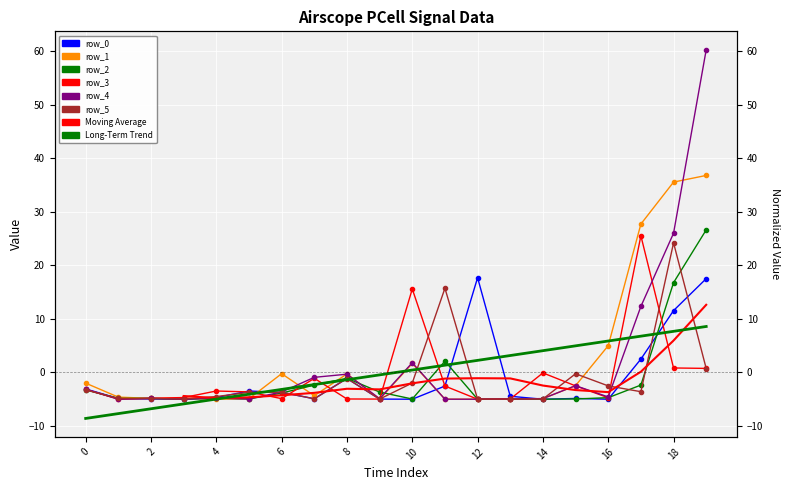

What is the sum of all row_5 values?

-23.5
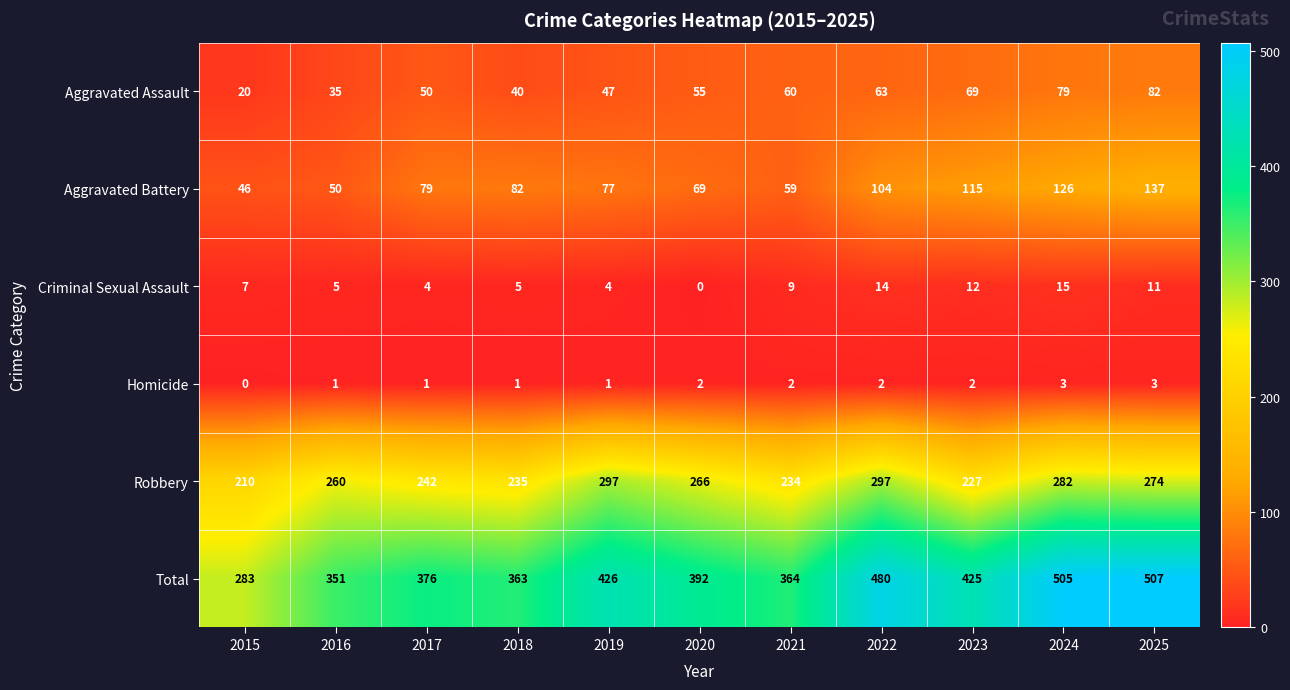

What is the difference between the second highest and minimum values in the Robbery series?

87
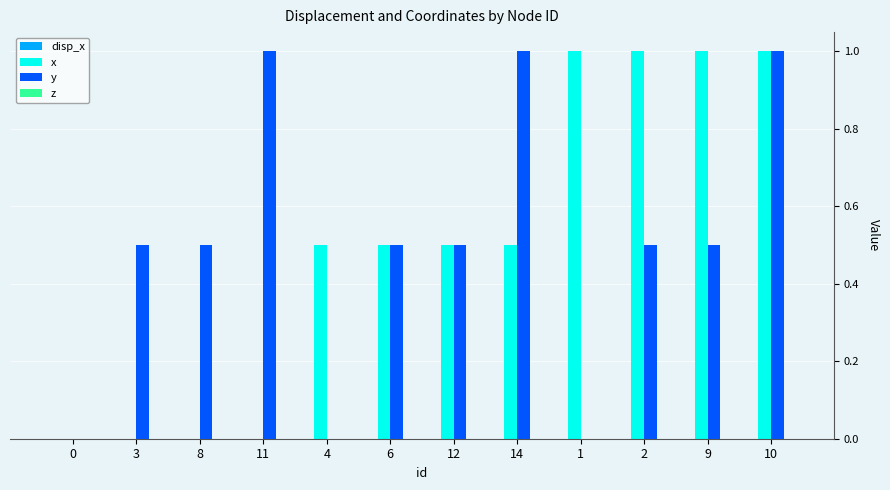

Does the chart contain stacked bars?

No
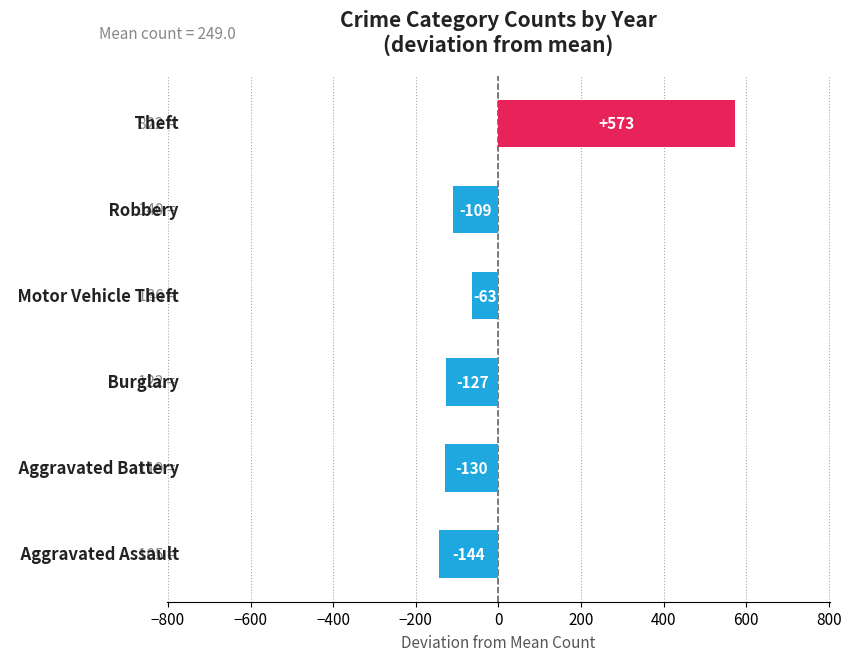

At which label is the value closest to 214?

Motor Vehicle Theft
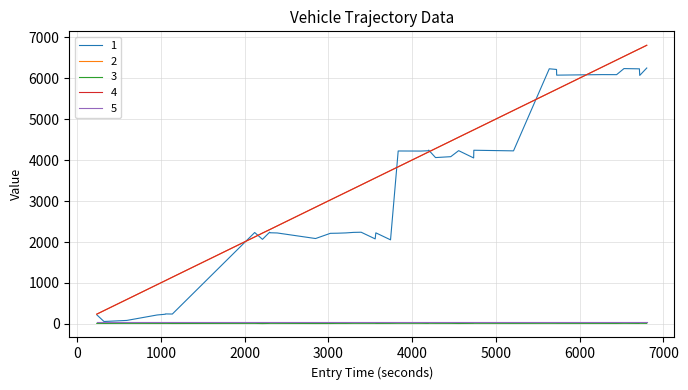

True or false: 3 and 4 cross at least once.

False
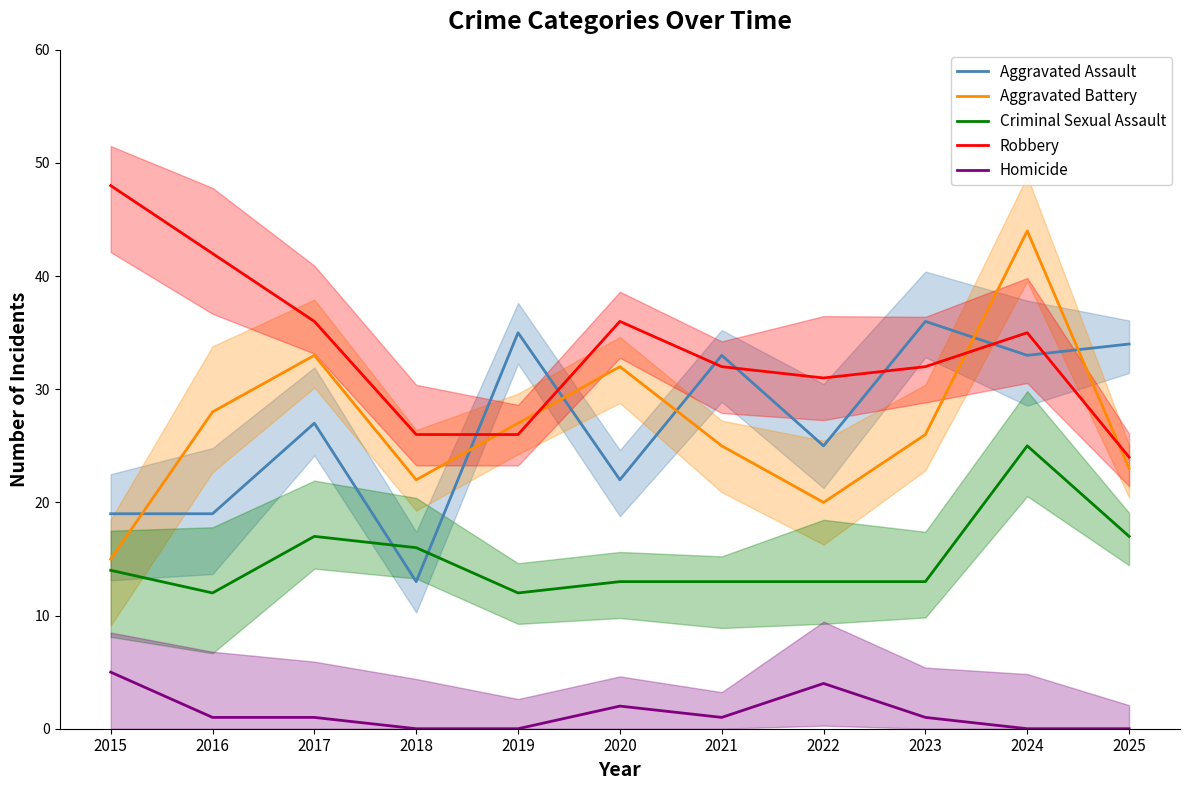

Which has a higher value, 2021 or 2017?

2021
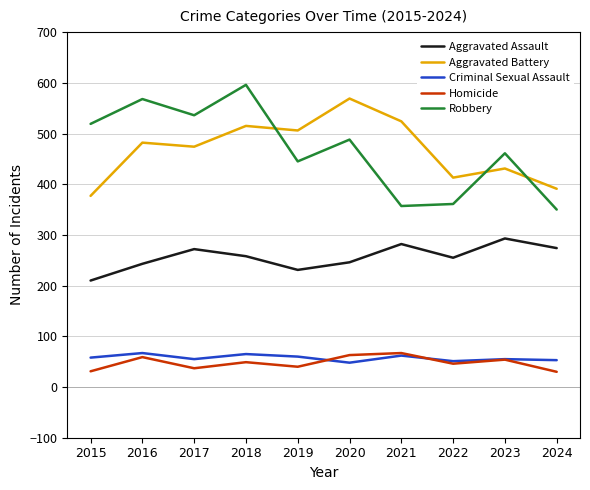

Which category has the highest value in the Robbery series?

2018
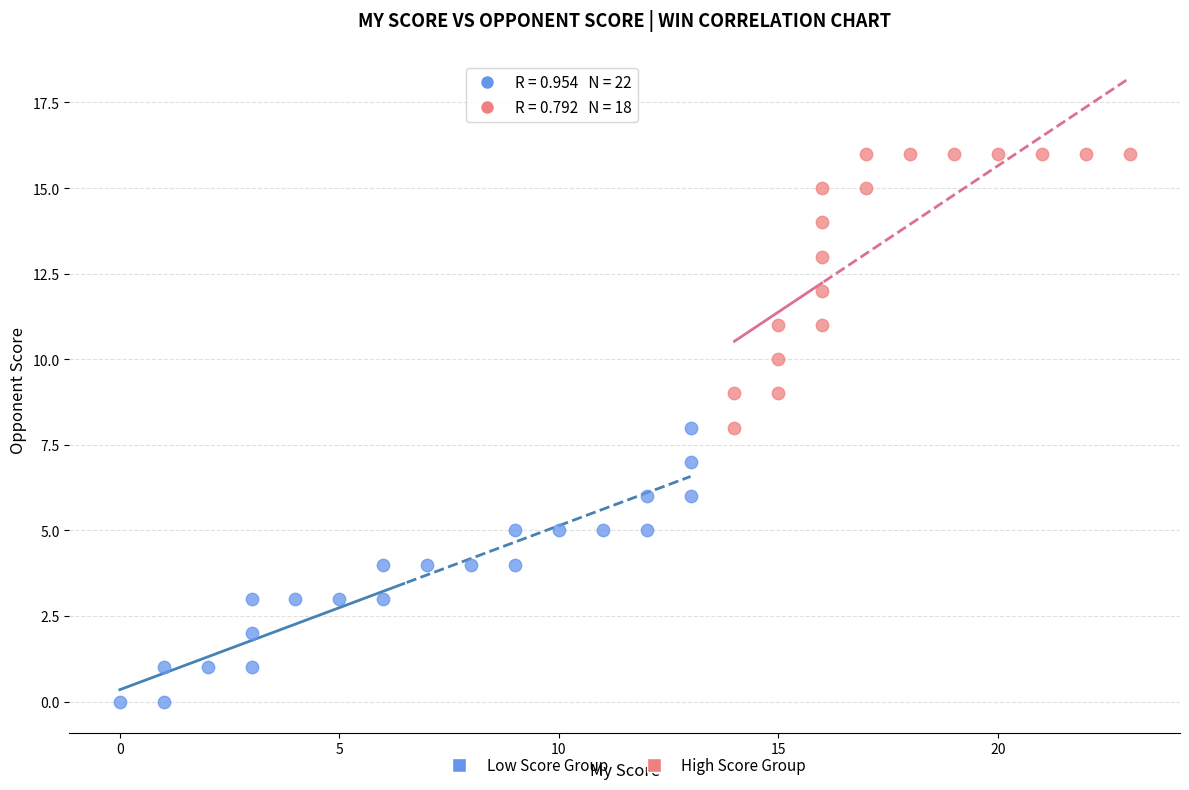

Which series reaches the minimum Y coordinate?

Low Score Group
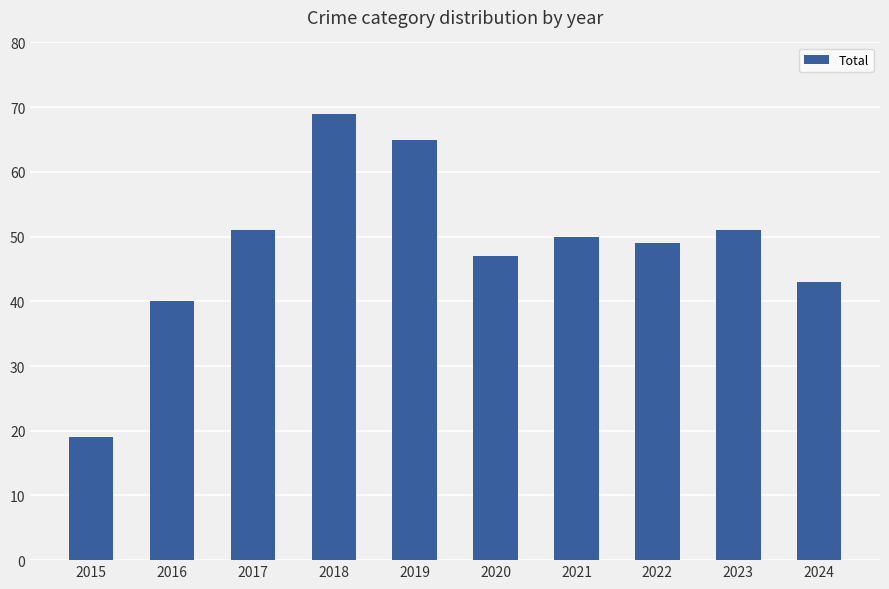

True or false: the data shows 51 at 2017.

True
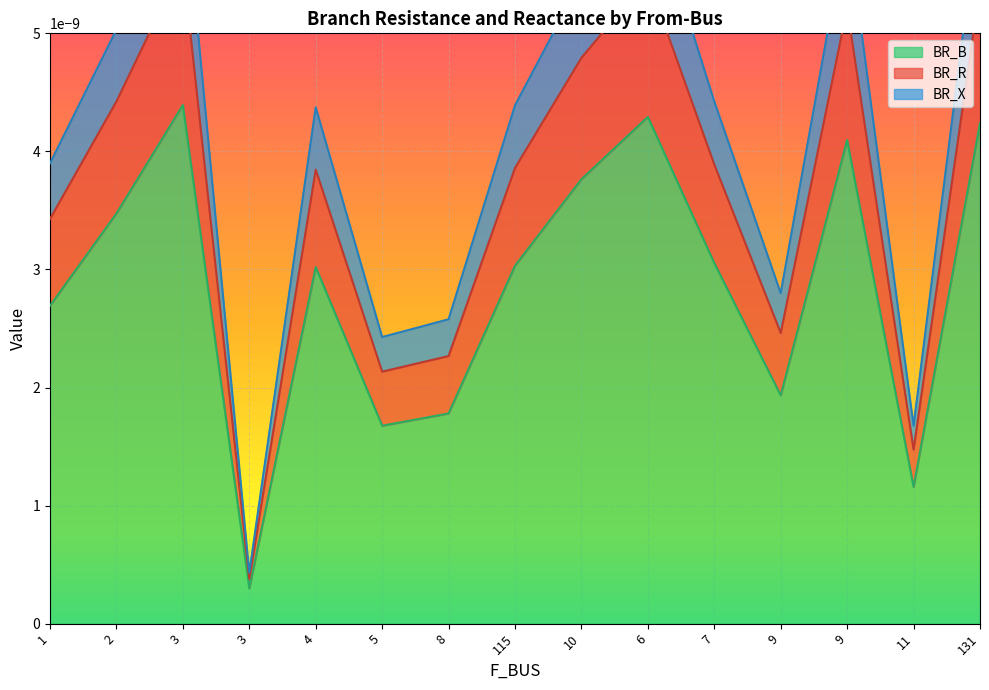

At which category does BR_X reach its first local valley?

3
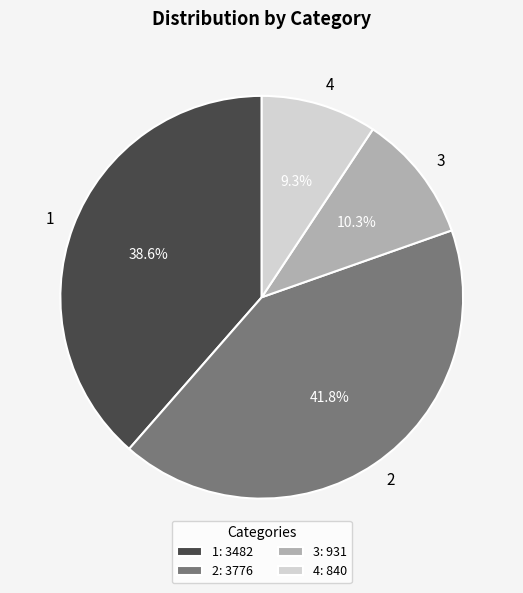

Which slice is the smallest?

4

▸ **Job**
Count the lines in the material above that contain the word "values", and reply with the number alone.

▸ **Response below**
2